» **TESTO RIPORTATO**:
- - - - - - -

Il Tribunale, con sentenza del 14 settembre 1953, respinse tutte le domande.
Appellò la Silenzi e la Corte d'appello di Roma, mentre con sentenza non definitiva dichiarava proponibile la domanda nei confronti dell'Ente Maremma e del predetto Ministero, in ordine alla questione relativa alla legittimità costituzionale del decreto di scorporo, pronunziava ordinanza in data 27 novembre 1957, con la quale sospendeva il giudizio e ordinava la trasmissione degli atti a questa Corte, ritenendo la soluzione della questione medesima rilevante per la decisione del merito.
In sede di appello, come si desume dall'ordinanza anzidetta, la Silenzi riproponeva la tesi già esposta davanti al Tribunale. Assumeva che, essendosi compresi illegittimamente nell'accertamento del compendio immobiliare, da parte dell'Ente Maremma, anche i beni situati nel territorio della Regione siciliana, dei quali una parte era stata pure espropriata, in base alla legge regionale di riforma agraria del 27 dicembre 1950, n. 104, relativamente agli stessi beni era stata disposta, in applicazione della legge statale e di quella regionale, una duplice espropriazione: una prima col decreto 13 settembre 1951 dell'autorità regionale, in forza del quale erano stati imposti anche gravosi oneri, e una seconda, dopo che era stata già effettuata l'espropriazione in Sicilia, per effetto dell'inclusione dei terreni residuati nella Regione, nel calcolo del compendio terriero ai fini dell'attuazione della legge stralcio. In riferimento a questa eccezione la Corte d'appello ha prospettato il dubbio che il decreto di scorporo fosse incostituzionale, in relazione all'art. 76 della Costituzione, per eccesso dai limiti della delega concessa al Governo per l'attuazione della legge stralcio.
Nella motivazione dell'ordinanza la Corte d'appello ricorda che, con l'articolo unico della legge 16 agosto 1952, n. 1206 (così detta legge Salomone), la frase "intera proprietà" contenuta nell'art. 4 della legge n. 841 del 1950 é stata interpretata nel senso di "proprietà di tutti i beni terrieri situati in qualunque parte del territorio della Repubblica"; legge che, con la sentenza n. 62 del 1957, questa Corte ha riconosciuto legittima. Osserva peraltro che l'attuale controversia é diversa da quella decisa dalla Corte costituzionale, in quanto la citata sentenza non risolse la questione, in particolare ora sollevata dalla Silenzi, se cioè, pur ammettendosi che per applicare la legge stralcio fosse necessario tener conto anche dei beni situati in Sicilia, di questi beni tuttavia si doveva tener conto ugualmente quando essi fossero assoggettati (o assoggettabili) ad espropriazione secondo la legge regionale. Rileva inoltre l'ordinanza che in questo giudizio "sono in discussione i rapporti tra due distinti poteri legislativi, miranti, con disposizioni analoghe, a perseguire lo stesso unico fine, e i rapporti di sovrapposizione e di coesistenza delle disposizioni medesime".

- - - - - - -

» **ESERCIZI**:
1. Secondo il testo riportato, in quale data la Corte d'appello di Roma pronunciò l'ordinanza con cui sospese il giudizio?
2. Restituisci senza modifiche le righe dell'elenco, a partire da quella che contiene "coordinates (361, 49)." e proseguendo fino a quella che contiene "The width and height of the screenshot is (512, 384). Identify", entrambe comprese. Ometti le immagini.
Il testo riportato e l'elenco sono indipendenti l'uno dall'altro.

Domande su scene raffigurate

- - - - - - -

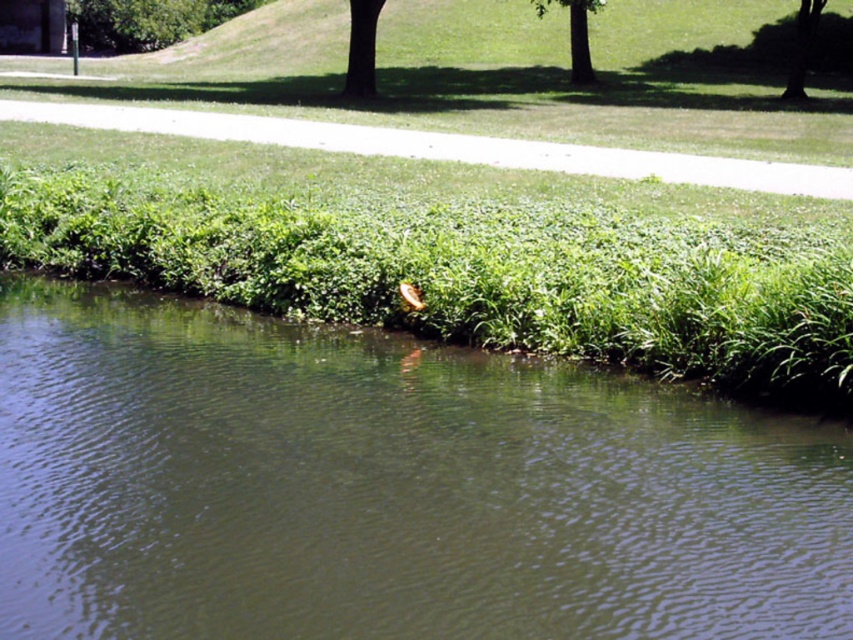
Who is lower down, green leafy tree at upper left or green leafy tree at upper right?

Positioned lower is green leafy tree at upper right.

Who is more distant from viewer, (196,4) or (785,84)?

Point (196,4)

Locate an element on the screen. green leafy tree at upper left is located at coordinates (148, 20).

Locate an element on the screen. This screenshot has width=853, height=640. green grassy river at center is located at coordinates (387, 486).

Which is below, green grassy river at center or green leafy tree at upper right?

green grassy river at center

Does point (28, 332) come farther from viewer compared to point (804, 20)?

No, (28, 332) is closer to viewer.

You are a GUI agent. You are given a task and a screenshot of the screen. Output one action in this format:
    pyautogui.click(x=<x>, y=<y>)
    Task: Click on the green grassy river at center
    Image resolution: width=853 pixels, height=640 pixels.
    Given the screenshot: What is the action you would take?
    pyautogui.click(x=387, y=486)

Is dark brown textured tree at upper center below green leafy tree at upper right?

Yes, dark brown textured tree at upper center is below green leafy tree at upper right.

The image size is (853, 640). I want to click on dark brown textured tree at upper center, so click(x=361, y=49).

Which is behind, point (369, 4) or point (824, 3)?

The point (824, 3) is more distant.

Where is `dark brown textured tree at upper center`? Image resolution: width=853 pixels, height=640 pixels. dark brown textured tree at upper center is located at coordinates (361, 49).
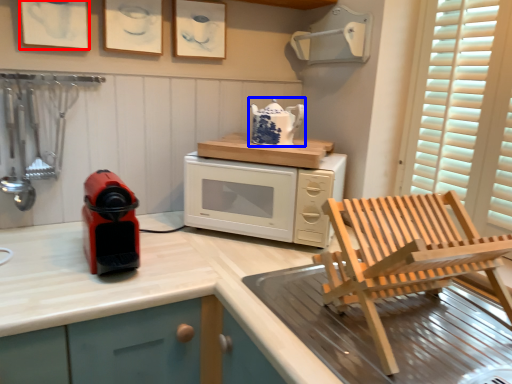
Question: Which object appears farthest to the camera in this image, picture frame (highlighted by a red box) or kitchen appliance (highlighted by a blue box)?

Choices:
 (A) picture frame
 (B) kitchen appliance

Answer: (B)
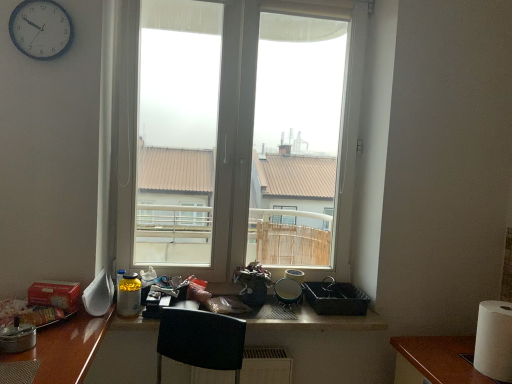
Where is `black woven basket at lower right, positioned as the fourth appliance in front-to-back order`? black woven basket at lower right, positioned as the fourth appliance in front-to-back order is located at coordinates (335, 298).

Image resolution: width=512 pixels, height=384 pixels. What do you see at coordinates (41, 29) in the screenshot?
I see `white plastic clock at upper left` at bounding box center [41, 29].

What do you see at coordinates (288, 292) in the screenshot? The image size is (512, 384). I see `metallic silver frying pan at center, positioned as the third appliance in left-to-right order` at bounding box center [288, 292].

I want to click on white paper at right, so click(x=494, y=340).

The width and height of the screenshot is (512, 384). Identify the location of metallic silver pot at left, which is the first appliance in front-to-back order. (17, 337).

Where is `black woven basket at lower right, positioned as the fourth appliance in front-to-back order`? Image resolution: width=512 pixels, height=384 pixels. black woven basket at lower right, positioned as the fourth appliance in front-to-back order is located at coordinates (335, 298).

Can you confirm if white paper at right is bigger than transparent glass window at center?

No, white paper at right is not bigger than transparent glass window at center.

Could you tell me if white paper at right is facing transparent glass window at center?

No, white paper at right is not facing towards transparent glass window at center.

From a real-world perspective, which object rests below the other?

white paper at right.

The width and height of the screenshot is (512, 384). There is a white paper at right. Find the location of `window above it (from a real-world perspective)`. window above it (from a real-world perspective) is located at coordinates (234, 135).

Is point (36, 15) positioned in front of point (25, 323)?

No, (36, 15) is further to viewer.

Is white plastic clock at upper left smaller than metallic silver pot at left, positioned as the 4th appliance in back-to-front order?

No, white plastic clock at upper left is not smaller than metallic silver pot at left, positioned as the 4th appliance in back-to-front order.

Locate an element on the screen. The image size is (512, 384). the 1st appliance to the right of the white plastic clock at upper left, counting from the anchor's position is located at coordinates (17, 337).

Is white plastic clock at upper left taller or shorter than metallic silver pot at left, positioned as the 4th appliance in back-to-front order?

Clearly, white plastic clock at upper left is taller compared to metallic silver pot at left, positioned as the 4th appliance in back-to-front order.

Does black woven basket at lower right, which is the first appliance in back-to-front order, appear on the right side of white paper at right?

In fact, black woven basket at lower right, which is the first appliance in back-to-front order, is to the left of white paper at right.

From the image's perspective, which one is positioned higher, black woven basket at lower right, which is counted as the 1th appliance, starting from the right, or white paper at right?

black woven basket at lower right, which is counted as the 1th appliance, starting from the right, is shown above in the image.

Between black woven basket at lower right, positioned as the fourth appliance in front-to-back order, and white paper at right, which one is positioned in front?

Positioned in front is white paper at right.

- - - - - - -

» **SOLUZIONI**:
1. Il 27 novembre 1957.

2.
Where is `dark brown textured tree at upper center`? Image resolution: width=853 pixels, height=640 pixels. dark brown textured tree at upper center is located at coordinates (361, 49).
Question: Which object appears farthest to the camera in this image, picture frame (highlighted by a red box) or kitchen appliance (highlighted by a blue box)?

Choices:
 (A) picture frame
 (B) kitchen appliance

Answer: (B)
Where is `black woven basket at lower right, positioned as the fourth appliance in front-to-back order`? black woven basket at lower right, positioned as the fourth appliance in front-to-back order is located at coordinates (335, 298).

Image resolution: width=512 pixels, height=384 pixels. What do you see at coordinates (41, 29) in the screenshot?
I see `white plastic clock at upper left` at bounding box center [41, 29].

What do you see at coordinates (288, 292) in the screenshot? The image size is (512, 384). I see `metallic silver frying pan at center, positioned as the third appliance in left-to-right order` at bounding box center [288, 292].

I want to click on white paper at right, so click(x=494, y=340).

The width and height of the screenshot is (512, 384). Identify the location of metallic silver pot at left, which is the first appliance in front-to-back order. (17, 337).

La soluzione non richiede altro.